» **DOCUMENT EXTRACT**
<<<<
The demolition comes down to a land ownership dispute. Martin Luther Primary School does not have a title deed for the land it sits on, something that Birech says reflects “the vulnerabilities that all Kenyan public schools are facing".
The land parcel dispute dates back to 1992, when Thabiti Enterprises filed a suit against the Nairobi City Council, which managed the land and school, for trespassing – building a fence and signpost on a portion of land to which they laid claim. The case went back and forth on appeals for more than two decades, and was eventually dismissed in 2015.
According to public records, the state allocated a parcel of the school’s land to the company in 1986, even though city officials had requested it be officially allocated to the school, which had used the land for decades and already built a workshop there, instead.
The FRANCE 24 Observers team was unable to reach Thabiti Enterprises for comment.
Shule Yangu has called for the school to be issued a title deed for the entirety of its property “according to the survey plan and demarcations” which had been conducted in 1956, and which allocated the land to the school.
‘People thought that public spaces did not need to have title deeds because they are part of the government’
Despite progress made since Shule Yangu began operating in 2015, 56% of public schools in Kenya still do not have official ownership of the land their students use every day.
>>>>
» **DATA RECORDS**
<<<<
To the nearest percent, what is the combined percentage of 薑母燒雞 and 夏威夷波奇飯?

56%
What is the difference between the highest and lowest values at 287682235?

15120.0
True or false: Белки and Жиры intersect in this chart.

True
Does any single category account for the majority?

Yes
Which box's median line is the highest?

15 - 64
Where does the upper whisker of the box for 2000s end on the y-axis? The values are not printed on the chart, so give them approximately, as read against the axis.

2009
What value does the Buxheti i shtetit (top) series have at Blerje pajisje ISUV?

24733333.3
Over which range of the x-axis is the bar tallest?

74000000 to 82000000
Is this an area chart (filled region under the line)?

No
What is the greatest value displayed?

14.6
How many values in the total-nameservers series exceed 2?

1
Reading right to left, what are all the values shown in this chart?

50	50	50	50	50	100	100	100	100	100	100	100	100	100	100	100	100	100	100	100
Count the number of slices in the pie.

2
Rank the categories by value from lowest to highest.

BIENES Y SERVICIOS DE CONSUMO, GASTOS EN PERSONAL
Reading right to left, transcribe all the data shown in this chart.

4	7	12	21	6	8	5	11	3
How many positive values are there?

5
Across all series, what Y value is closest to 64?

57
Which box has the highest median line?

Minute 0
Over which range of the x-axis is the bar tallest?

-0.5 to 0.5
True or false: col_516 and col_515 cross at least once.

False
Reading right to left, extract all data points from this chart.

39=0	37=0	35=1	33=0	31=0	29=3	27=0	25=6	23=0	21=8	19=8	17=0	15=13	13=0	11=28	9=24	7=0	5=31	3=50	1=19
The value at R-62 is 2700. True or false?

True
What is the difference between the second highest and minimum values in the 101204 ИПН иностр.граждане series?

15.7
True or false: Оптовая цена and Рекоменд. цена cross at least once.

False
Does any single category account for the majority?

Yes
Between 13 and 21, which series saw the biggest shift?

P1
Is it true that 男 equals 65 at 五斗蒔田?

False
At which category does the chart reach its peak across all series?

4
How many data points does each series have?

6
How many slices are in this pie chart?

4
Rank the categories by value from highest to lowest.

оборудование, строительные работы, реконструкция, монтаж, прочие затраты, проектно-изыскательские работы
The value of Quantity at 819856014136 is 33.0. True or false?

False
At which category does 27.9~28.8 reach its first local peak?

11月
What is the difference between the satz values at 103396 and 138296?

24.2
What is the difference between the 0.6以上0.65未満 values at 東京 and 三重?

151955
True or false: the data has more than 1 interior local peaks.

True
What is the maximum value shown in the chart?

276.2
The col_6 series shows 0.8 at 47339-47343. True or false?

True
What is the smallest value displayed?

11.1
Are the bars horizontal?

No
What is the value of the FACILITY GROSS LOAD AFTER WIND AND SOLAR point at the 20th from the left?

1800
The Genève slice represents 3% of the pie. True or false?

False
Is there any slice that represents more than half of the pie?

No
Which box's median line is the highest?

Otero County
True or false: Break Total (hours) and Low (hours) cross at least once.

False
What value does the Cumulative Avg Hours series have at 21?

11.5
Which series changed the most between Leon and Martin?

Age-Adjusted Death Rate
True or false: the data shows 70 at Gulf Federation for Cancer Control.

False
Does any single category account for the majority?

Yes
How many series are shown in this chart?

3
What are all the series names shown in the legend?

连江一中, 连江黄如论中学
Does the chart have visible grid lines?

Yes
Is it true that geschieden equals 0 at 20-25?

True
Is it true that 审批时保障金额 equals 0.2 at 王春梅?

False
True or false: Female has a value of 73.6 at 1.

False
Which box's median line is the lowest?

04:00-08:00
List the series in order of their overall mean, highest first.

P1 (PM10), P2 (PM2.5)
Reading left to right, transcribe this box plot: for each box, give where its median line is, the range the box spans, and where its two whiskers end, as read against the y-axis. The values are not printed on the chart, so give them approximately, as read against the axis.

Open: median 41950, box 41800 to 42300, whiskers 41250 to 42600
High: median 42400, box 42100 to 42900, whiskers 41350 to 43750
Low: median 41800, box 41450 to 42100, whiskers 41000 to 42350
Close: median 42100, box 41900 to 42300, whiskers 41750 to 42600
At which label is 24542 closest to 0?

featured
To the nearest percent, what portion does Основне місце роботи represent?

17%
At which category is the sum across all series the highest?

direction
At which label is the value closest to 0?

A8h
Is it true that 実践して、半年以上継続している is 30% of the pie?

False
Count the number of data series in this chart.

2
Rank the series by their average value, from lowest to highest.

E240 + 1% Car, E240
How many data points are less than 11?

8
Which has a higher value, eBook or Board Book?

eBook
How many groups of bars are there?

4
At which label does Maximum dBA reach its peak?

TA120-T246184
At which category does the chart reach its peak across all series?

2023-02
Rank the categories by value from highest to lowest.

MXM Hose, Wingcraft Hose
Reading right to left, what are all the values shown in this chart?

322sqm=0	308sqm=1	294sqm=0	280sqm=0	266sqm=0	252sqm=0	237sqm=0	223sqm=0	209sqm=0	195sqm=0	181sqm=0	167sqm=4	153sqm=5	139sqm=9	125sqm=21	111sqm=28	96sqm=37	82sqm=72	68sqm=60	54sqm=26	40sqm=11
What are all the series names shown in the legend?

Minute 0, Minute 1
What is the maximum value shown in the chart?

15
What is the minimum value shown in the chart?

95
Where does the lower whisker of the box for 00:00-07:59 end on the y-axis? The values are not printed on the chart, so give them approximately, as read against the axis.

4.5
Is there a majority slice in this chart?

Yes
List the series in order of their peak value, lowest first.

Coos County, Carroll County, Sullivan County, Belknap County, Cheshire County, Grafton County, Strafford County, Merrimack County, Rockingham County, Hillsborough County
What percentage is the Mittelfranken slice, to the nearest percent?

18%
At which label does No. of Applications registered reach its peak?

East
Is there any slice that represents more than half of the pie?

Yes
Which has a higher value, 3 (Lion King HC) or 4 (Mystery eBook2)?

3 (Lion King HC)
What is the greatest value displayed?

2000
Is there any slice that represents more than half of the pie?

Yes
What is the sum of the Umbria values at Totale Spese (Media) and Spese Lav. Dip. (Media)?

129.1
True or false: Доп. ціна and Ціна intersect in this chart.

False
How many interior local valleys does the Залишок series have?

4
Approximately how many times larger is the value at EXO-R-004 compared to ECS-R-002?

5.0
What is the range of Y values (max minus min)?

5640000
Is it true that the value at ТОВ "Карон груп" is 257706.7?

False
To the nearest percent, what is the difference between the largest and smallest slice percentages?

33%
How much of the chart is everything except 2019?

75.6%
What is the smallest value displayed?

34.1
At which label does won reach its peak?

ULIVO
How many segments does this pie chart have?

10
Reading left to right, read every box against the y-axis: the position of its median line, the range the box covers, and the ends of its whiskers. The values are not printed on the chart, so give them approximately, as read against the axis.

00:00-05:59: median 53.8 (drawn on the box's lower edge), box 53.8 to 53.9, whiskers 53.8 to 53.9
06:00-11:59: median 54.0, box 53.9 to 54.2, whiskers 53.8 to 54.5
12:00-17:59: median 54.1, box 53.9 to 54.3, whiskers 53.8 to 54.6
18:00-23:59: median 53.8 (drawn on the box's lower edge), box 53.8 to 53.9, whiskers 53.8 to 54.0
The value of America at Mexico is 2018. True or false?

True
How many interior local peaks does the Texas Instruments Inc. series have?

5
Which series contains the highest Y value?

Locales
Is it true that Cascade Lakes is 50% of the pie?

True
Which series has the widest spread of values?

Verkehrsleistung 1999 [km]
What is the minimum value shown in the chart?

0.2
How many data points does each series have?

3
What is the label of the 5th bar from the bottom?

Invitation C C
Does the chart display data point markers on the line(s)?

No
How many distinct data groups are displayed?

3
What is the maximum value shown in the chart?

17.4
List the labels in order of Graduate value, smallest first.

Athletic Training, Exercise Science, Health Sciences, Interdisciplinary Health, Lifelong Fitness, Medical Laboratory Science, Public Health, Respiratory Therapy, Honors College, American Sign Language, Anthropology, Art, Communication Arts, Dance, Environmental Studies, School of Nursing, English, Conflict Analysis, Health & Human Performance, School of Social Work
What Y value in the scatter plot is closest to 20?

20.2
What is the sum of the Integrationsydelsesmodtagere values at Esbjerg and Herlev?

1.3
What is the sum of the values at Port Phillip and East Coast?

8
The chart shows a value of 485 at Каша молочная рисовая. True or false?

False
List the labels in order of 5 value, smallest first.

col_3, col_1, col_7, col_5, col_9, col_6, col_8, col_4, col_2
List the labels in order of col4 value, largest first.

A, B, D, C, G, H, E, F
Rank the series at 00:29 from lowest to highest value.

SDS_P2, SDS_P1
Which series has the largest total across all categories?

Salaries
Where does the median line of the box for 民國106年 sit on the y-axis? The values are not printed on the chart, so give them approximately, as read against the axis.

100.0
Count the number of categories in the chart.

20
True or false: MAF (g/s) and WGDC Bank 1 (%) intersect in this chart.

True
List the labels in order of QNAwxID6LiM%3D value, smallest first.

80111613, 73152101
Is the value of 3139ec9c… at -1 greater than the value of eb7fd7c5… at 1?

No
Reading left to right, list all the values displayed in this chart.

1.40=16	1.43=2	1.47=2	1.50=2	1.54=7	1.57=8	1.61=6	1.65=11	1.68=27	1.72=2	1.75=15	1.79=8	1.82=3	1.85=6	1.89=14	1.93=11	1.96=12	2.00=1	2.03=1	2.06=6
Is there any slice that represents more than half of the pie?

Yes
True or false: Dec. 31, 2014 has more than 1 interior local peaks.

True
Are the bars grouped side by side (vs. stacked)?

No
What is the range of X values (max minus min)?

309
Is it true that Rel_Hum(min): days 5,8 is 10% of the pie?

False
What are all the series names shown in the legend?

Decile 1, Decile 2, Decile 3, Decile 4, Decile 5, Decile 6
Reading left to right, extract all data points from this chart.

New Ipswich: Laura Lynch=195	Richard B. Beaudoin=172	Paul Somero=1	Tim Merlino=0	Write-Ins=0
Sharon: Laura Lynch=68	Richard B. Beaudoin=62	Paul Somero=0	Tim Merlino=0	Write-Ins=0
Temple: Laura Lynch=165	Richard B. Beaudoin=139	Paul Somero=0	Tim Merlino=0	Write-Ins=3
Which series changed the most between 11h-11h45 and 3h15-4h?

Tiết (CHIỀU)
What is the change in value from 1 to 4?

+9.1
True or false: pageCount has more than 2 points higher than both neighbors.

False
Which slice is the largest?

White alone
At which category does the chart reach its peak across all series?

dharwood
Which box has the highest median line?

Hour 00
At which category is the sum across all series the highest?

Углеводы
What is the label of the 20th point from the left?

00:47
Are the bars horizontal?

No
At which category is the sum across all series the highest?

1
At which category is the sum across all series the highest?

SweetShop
>>>>
In the school land dispute text, in what year did the state allocate a parcel of the school's land to Thabiti Enterprises?

» **RESULT FOR THIS TASK**
1986